Part of the GEOB 270 learning process, we conducted a spatial visualization of Metro Vancouver by their median propety values and median incomes in each households.
Goal: Determining Vancouver’s housing Affordability through measuring the ratio of median house price to median income.
My task is to:
1) Develope a spatial map of Metro-Vancouver by Census Boundaries
2) Spatial join Housing Datas from using (CHASS data centre) provided by University of Tonronto
3) Conduct analysis using tools of Arcmap (Classification, Spatial Join, Select by Attribute).
Figure 1. The Four Classification Methods Used to Display Vancouver Housing Prices from Data’s of 2016.
- Quantitive Data Findings:
I have presented four types of classification to display the visuals of property prices in Vancouver. One of the first thing to notice is that despite the data is consistent throughout the maps, but different method of classification can influence the interpretation on maps. For an example, the breaks between property price is an influence because it ultimately decides the amount of quantity that would be shown within an interval. The relationship between Equal interval and Manual Classification is that Equal interval is a classification method done by computer by seperating number of data into equal intervals. In this case, housing prices have been distributed into five classes with an equal range of cost, similar to an arithmetic sequence. On the other hand, Manual breaks can be classified by people because there are specifc data interval that have meaning in their chosen numbers. I would use manual break to specifically emphasize on something such as housing price that are above $70,000 and below $140,000 that reflect average housing price in Vancouver including Condos. Nautral break is classified by the computer by noticing a difference in the data sets by finding similar value and group them; in order to maximize difference. The last is standard deviation classification which shows how far the values are from the mean.
2. What are the uncertainity when making classification?

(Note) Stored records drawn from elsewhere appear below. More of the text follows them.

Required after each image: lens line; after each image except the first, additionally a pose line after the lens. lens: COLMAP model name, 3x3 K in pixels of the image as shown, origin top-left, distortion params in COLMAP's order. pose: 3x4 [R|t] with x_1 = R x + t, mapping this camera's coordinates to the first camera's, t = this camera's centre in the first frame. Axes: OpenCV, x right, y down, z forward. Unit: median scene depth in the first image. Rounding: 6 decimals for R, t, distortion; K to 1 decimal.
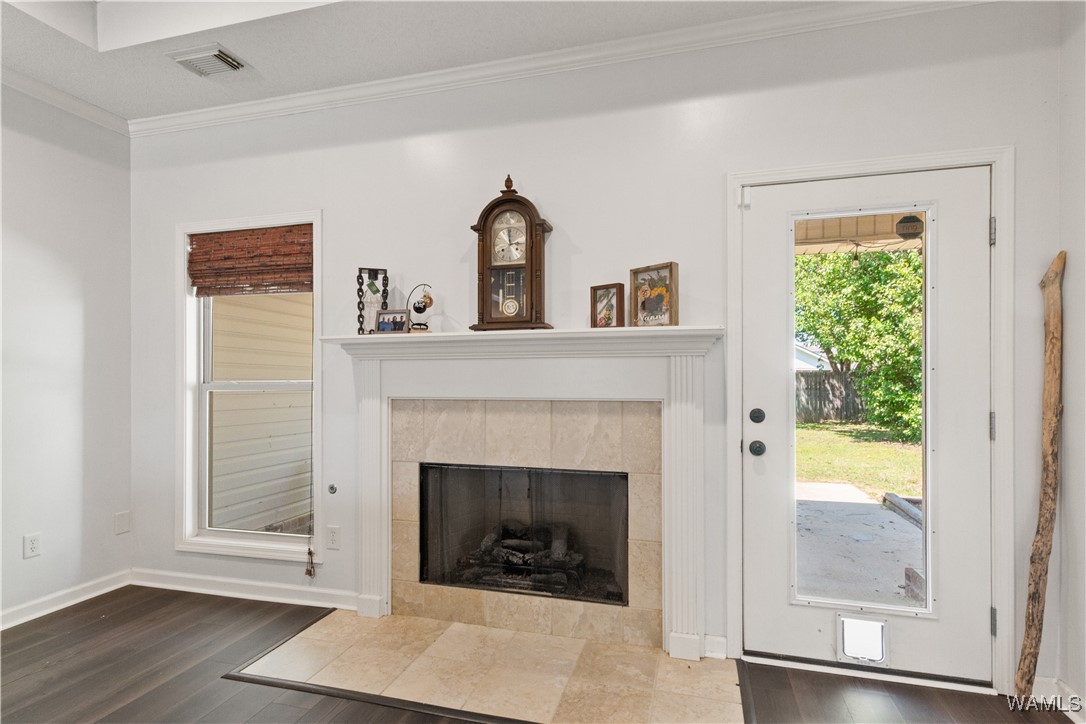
lens RADIAL K [[526.5, 0, 548.3], [0, 526.5, 378.8], [0, 0, 1]] dist [0.014511, -0.000264]
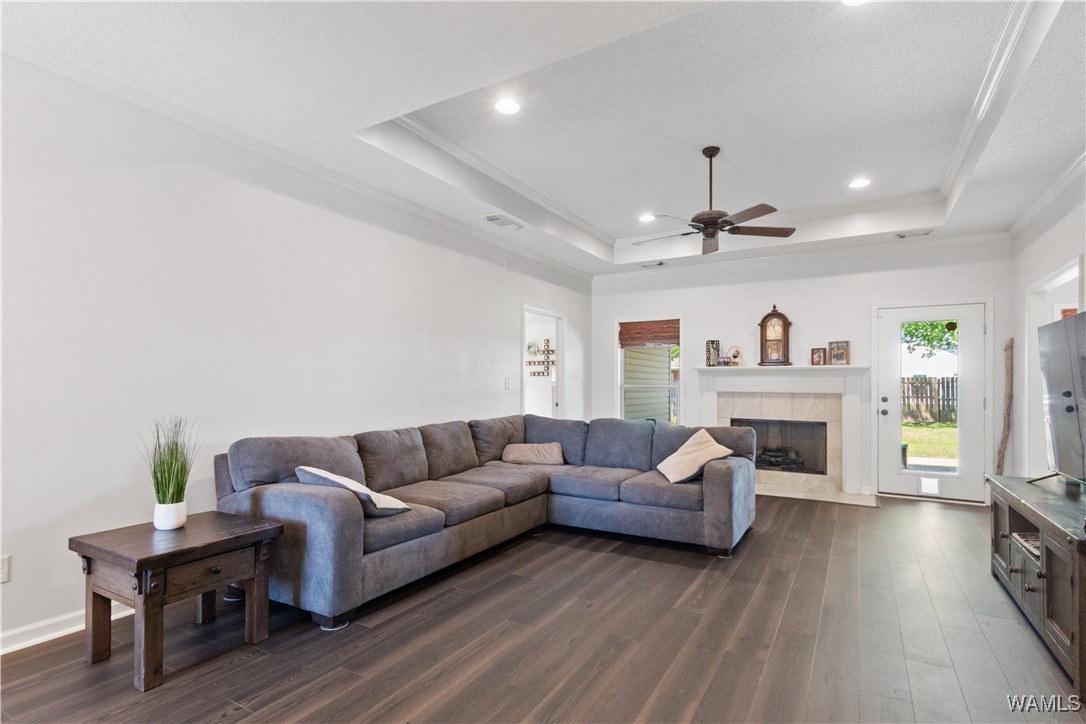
lens RADIAL K [[526.5, 0, 548.3], [0, 526.5, 378.8], [0, 0, 1]] dist [0.014511, -0.000264]
pose [[0.965515, 0.002613, -0.260333, -0.461099], [-0.004137, 0.999977, -0.005307, -0.008543], [0.260314, 0.006201, 0.965504, -1.724855]]
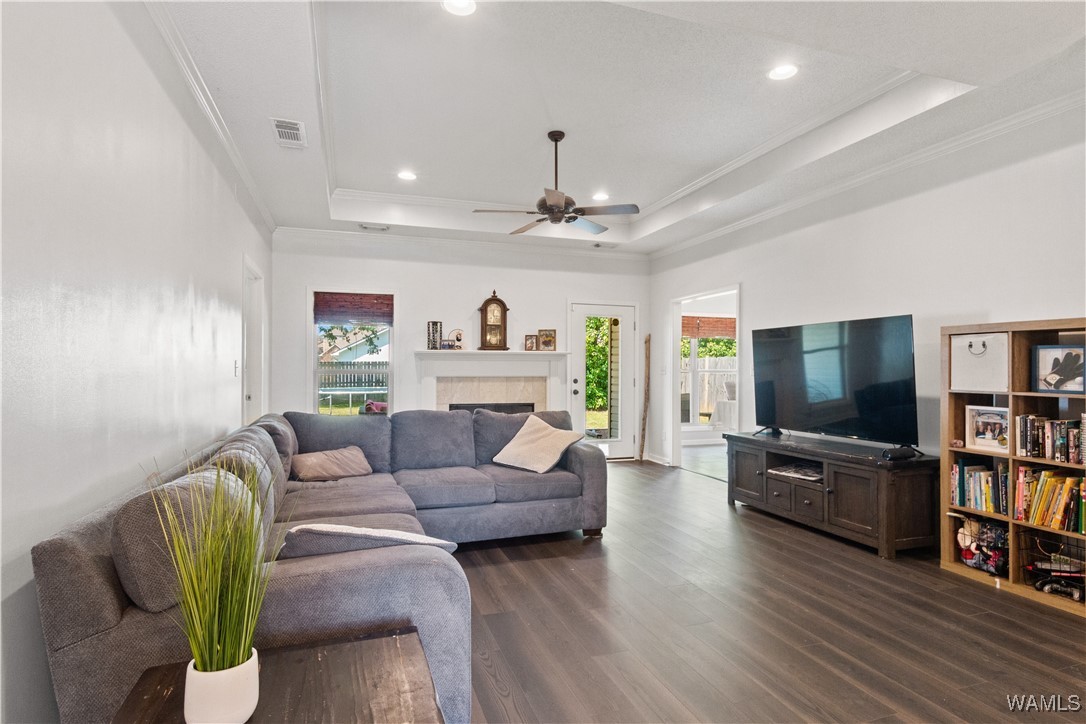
lens RADIAL K [[574.2, 0, 543.0], [0, 574.2, 362.0], [0, 0, 1]] dist [0.000074, -0.000183]
pose [[0.833664, 0.008048, 0.552214, -1.418441], [-0.003930, 0.999955, -0.008640, -0.008474], [-0.552259, 0.005033, 0.833658, -1.465963]]
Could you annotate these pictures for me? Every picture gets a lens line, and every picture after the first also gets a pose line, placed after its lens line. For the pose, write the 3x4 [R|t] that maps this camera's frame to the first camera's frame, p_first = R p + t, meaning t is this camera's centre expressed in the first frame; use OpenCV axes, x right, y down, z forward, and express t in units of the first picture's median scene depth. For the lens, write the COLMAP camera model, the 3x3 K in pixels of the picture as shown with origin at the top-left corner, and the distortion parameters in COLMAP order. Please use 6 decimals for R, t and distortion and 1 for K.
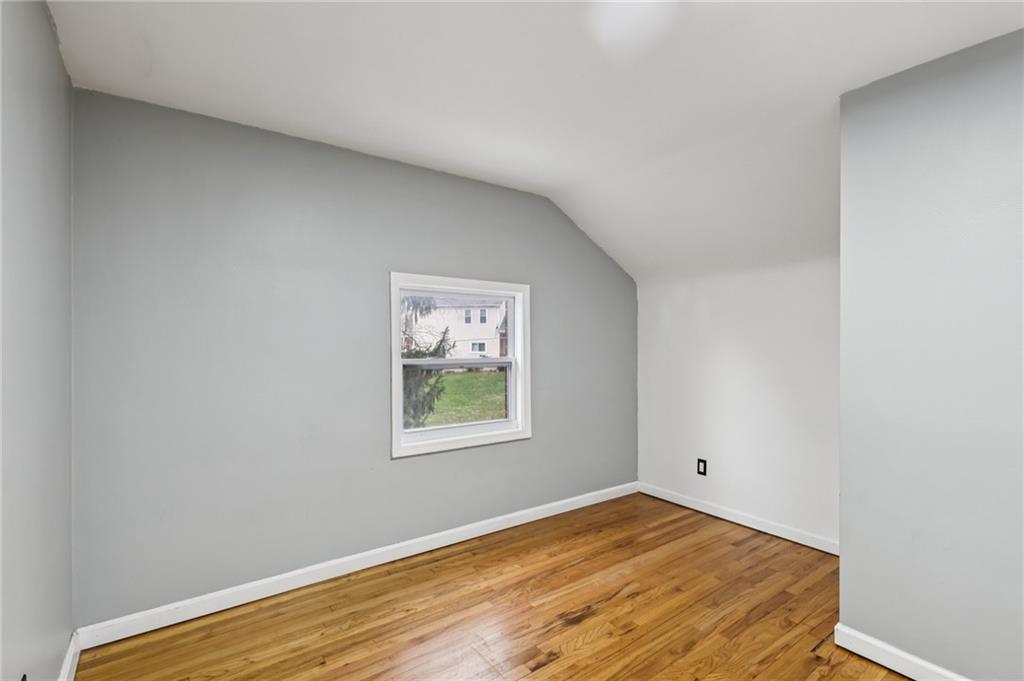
lens RADIAL K [[479.2, 0, 513.6], [0, 479.2, 343.3], [0, 0, 1]] dist [-0.002144, 0.001951]
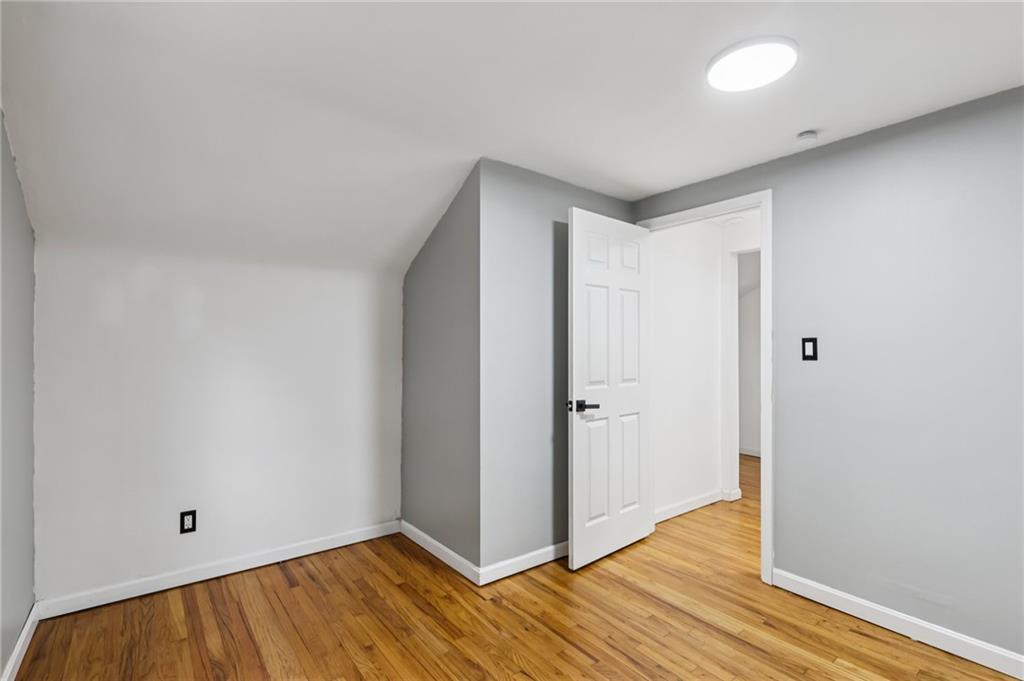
lens RADIAL K [[479.2, 0, 513.9], [0, 479.2, 341.5], [0, 0, 1]] dist [-0.002144, 0.001951]
pose [[-0.011129, 0.003721, 0.999931, -0.420454], [0.004093, 0.999985, -0.003676, -0.010782], [-0.999930, 0.004052, -0.011144, 0.646063]]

In case Census Tracts attribute has a record of zero for median income or housing prices. It is typically normal because we found 4.1% of our total census tracts that has no value in the median value of dwelling cateogory. The CT generally cover population ranging from 2500 to 8000 people. The minimum requirement is that CT should it homegenous as possible in socioecononmic characteric. On the other hand DT is a much smaller area with population from 400-700 people to look at more in depth visuals.
3. Cost of shelter Findings
In Figure 2. The map is represent by the shelter values assigned to a specific boundary using Census Tract. The data included are the median value of dwelling divided using Census Boundaries. The data can be extract from University of Toronto (CHASS), but this representation only show the median value of property cost. It does not cover the average cost of housing prices, instead the median cover a value that is in the middle between sets of data. In this case, because there is a lot of outliers so propety may be influenced by high propety cost in those areas. The problem is that it may not reflect the exact value of a typical price you might see in those area; the lack of information cannot be used for further mathematical calculation.
Figure 2. The Comparison of propety cost between Vancouver and Montreal
Conclusion: I learned that it is possible to create affordability visualization by extracting data about income and property value. One of the knowledge to take home was I learned information can generally be converted into knowledge especially about a specific matter. When we look at the Demographic International Housing Affordability ( Cox,Pavletich 2019) We can generally see affor dability is a formula from median house price divided by gross annual median household income. In a sense, affordability is ranged into categories that larger income with smaller housing value will yield to a better degree on the table. The affordability survey is used on world-wide housing studies, and it contain high level of trust for contries that are based from analyzing trends in countries market.
On Statistics Canada, it has mentioned places that are more vulnerable to property value increase are more likely to experience unaffordability. The objective of this survey is to promote audience on understanding the relationship of housing price and their income. I believe in Vancouver, most of the houseing are generally considered expensive and through visually it is recognized by the affordability index. If we applied different classification like housing cost even the visual is not going to be much different. Most houses in Vancouver is considered 5.0 or above. Despite changing the categories, most Vancouver housing fell above 5.0 due to a mathematical calculation but housing cost can be different as mentioned in Figure 1. The affordability indicator is more informative because housing price contains outliers to begin with. Affordability is very similar as an indicator to determine livability because it is the ability of access to resources in our environment. To begin with, housing is part of the indicator to measure the quality of life. It also includes financial resources, natural resources, human resources. Liveability is certainly a key charactertistic that attract people to live in certain areas, but higher affordability could influence certain aspect; because people would need to work harder to access the basic shelter and then develope further needs (Maslow’s hierarchy of needs).
Table 1. Housing Affordability measurement (Source: Demographic International Housing Affordability Survey)
Figure 3. Housing Affordability comparison between Vancouver & Montreal from Census data of 2016.
My learning experience:
- Be able to extract and parse data from scratch learning to acquire data that are relevant to our purpose. The vancouver and montreal comparison can be visually emphasized using classification methods.
- Spatial joined tabular data of Canadian Census 2016 by obtaining income and housing cost from CHASS University of Toronto Database and highlight only regions of interest.
- Learn how to effectively use the four kinds of classification, and learn how CT/DA influence our data.